***** EXERCISE DATA *****

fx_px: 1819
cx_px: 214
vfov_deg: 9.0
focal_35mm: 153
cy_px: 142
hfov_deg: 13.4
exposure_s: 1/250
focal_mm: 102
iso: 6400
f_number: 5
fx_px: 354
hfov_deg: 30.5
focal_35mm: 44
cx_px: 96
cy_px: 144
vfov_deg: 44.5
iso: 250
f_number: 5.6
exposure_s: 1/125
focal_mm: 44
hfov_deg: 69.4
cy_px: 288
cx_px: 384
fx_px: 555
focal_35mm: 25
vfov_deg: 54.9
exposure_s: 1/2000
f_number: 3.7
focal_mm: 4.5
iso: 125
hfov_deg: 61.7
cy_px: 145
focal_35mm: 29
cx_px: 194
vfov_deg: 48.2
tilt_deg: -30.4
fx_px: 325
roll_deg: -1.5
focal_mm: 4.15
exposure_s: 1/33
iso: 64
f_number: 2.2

*****
***** EXERCISE DATA *****

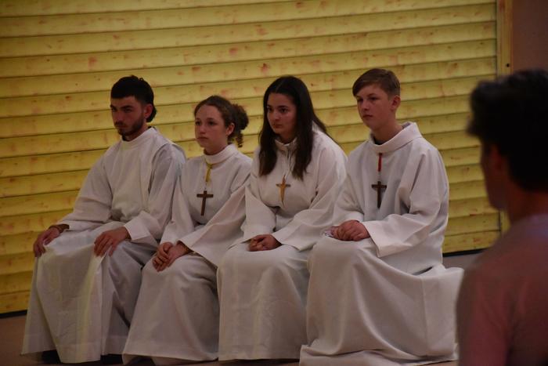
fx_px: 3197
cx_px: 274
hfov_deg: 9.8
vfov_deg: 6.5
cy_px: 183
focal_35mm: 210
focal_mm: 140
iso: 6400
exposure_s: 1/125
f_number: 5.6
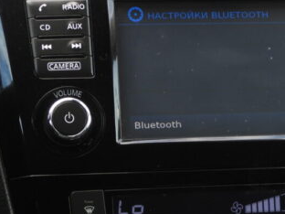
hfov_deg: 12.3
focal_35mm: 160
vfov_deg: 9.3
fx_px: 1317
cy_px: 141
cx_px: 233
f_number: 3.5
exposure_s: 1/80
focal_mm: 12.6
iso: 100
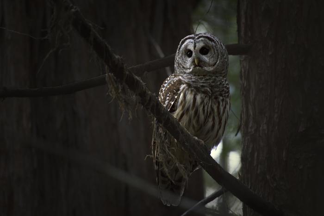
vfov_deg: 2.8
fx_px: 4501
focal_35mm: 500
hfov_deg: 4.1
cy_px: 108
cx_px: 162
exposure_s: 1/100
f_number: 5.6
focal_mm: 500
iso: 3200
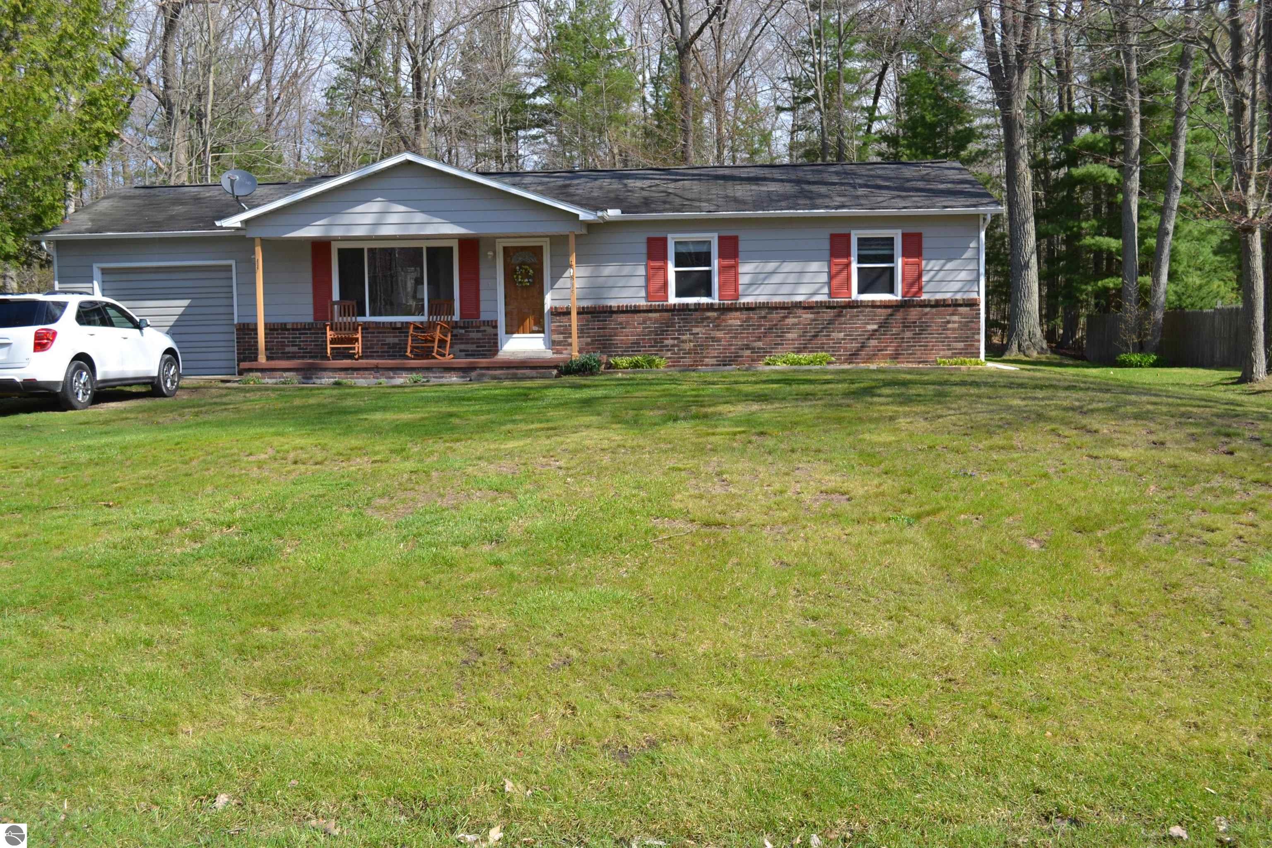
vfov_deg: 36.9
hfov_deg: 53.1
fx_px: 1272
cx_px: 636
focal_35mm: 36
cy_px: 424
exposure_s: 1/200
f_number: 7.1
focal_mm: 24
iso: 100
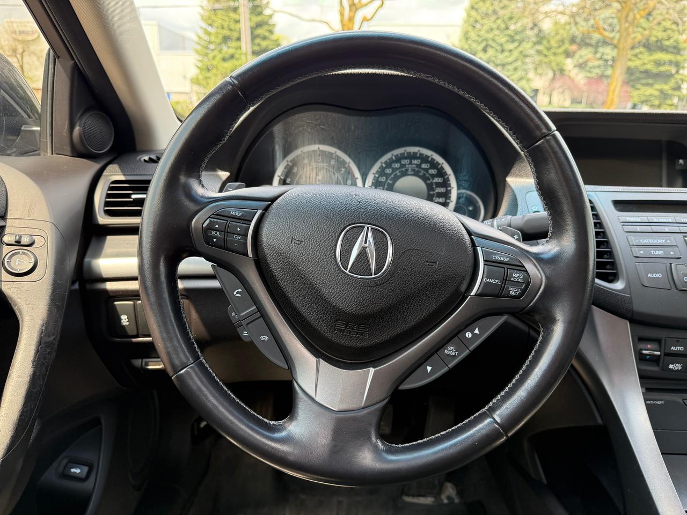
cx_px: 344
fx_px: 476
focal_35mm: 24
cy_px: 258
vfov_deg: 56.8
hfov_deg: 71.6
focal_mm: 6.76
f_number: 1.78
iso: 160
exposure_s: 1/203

*****
***** EXERCISE DATA *****

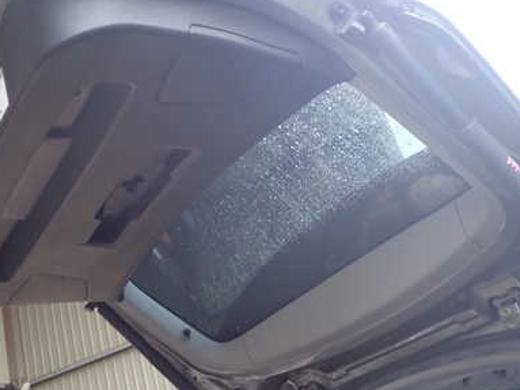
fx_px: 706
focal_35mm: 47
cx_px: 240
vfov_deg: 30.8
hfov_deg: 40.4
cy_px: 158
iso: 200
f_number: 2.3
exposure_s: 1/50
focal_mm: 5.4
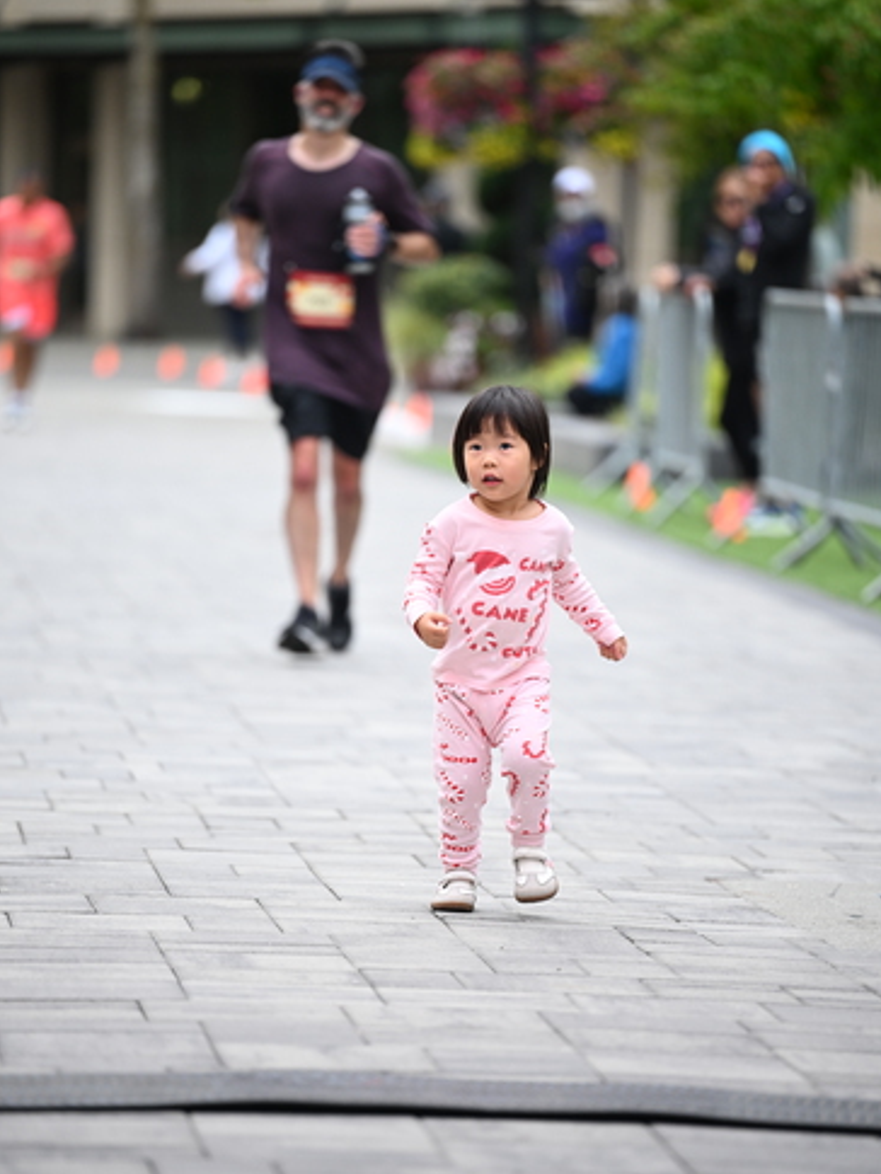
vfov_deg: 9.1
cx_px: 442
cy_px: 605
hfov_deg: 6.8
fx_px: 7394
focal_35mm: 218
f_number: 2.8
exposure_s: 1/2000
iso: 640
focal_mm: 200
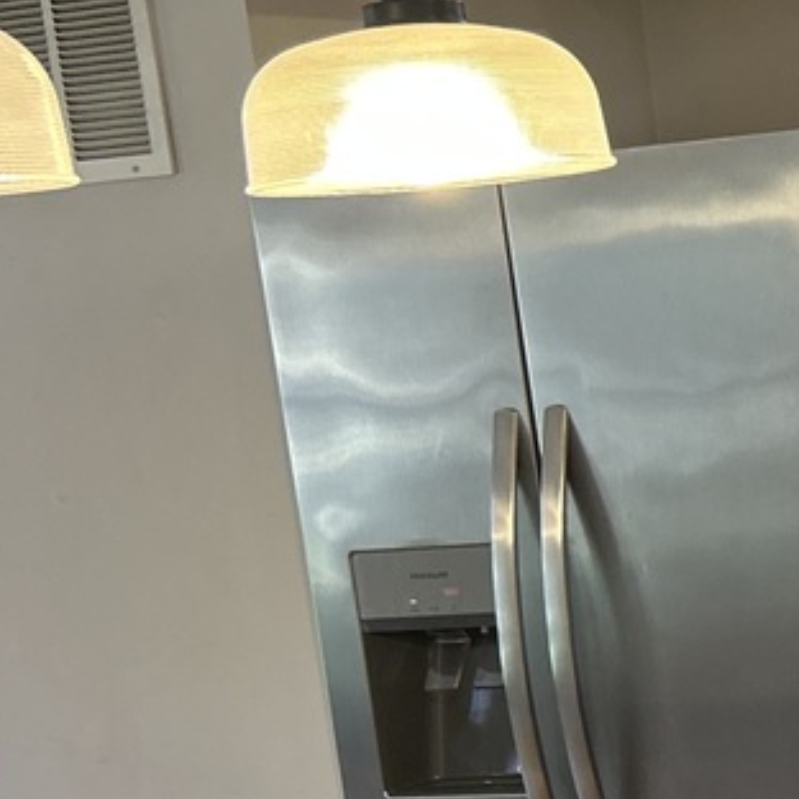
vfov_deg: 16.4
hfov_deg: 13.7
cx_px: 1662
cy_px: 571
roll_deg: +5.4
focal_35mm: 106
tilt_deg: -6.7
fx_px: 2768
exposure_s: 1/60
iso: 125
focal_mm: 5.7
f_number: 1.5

*****

■ EXERCISE DESCRIPTION
Up in the listing, locate the line with "focal_mm: 500"; print it and every line after it down to the line with "exposure_s: 1/203", which is included too. Skip the pictures.

■ SOLUTION TO THE PROBLEM
focal_mm: 500
iso: 3200
vfov_deg: 36.9
hfov_deg: 53.1
fx_px: 1272
cx_px: 636
focal_35mm: 36
cy_px: 424
exposure_s: 1/200
f_number: 7.1
focal_mm: 24
iso: 100
cx_px: 344
fx_px: 476
focal_35mm: 24
cy_px: 258
vfov_deg: 56.8
hfov_deg: 71.6
focal_mm: 6.76
f_number: 1.78
iso: 160
exposure_s: 1/203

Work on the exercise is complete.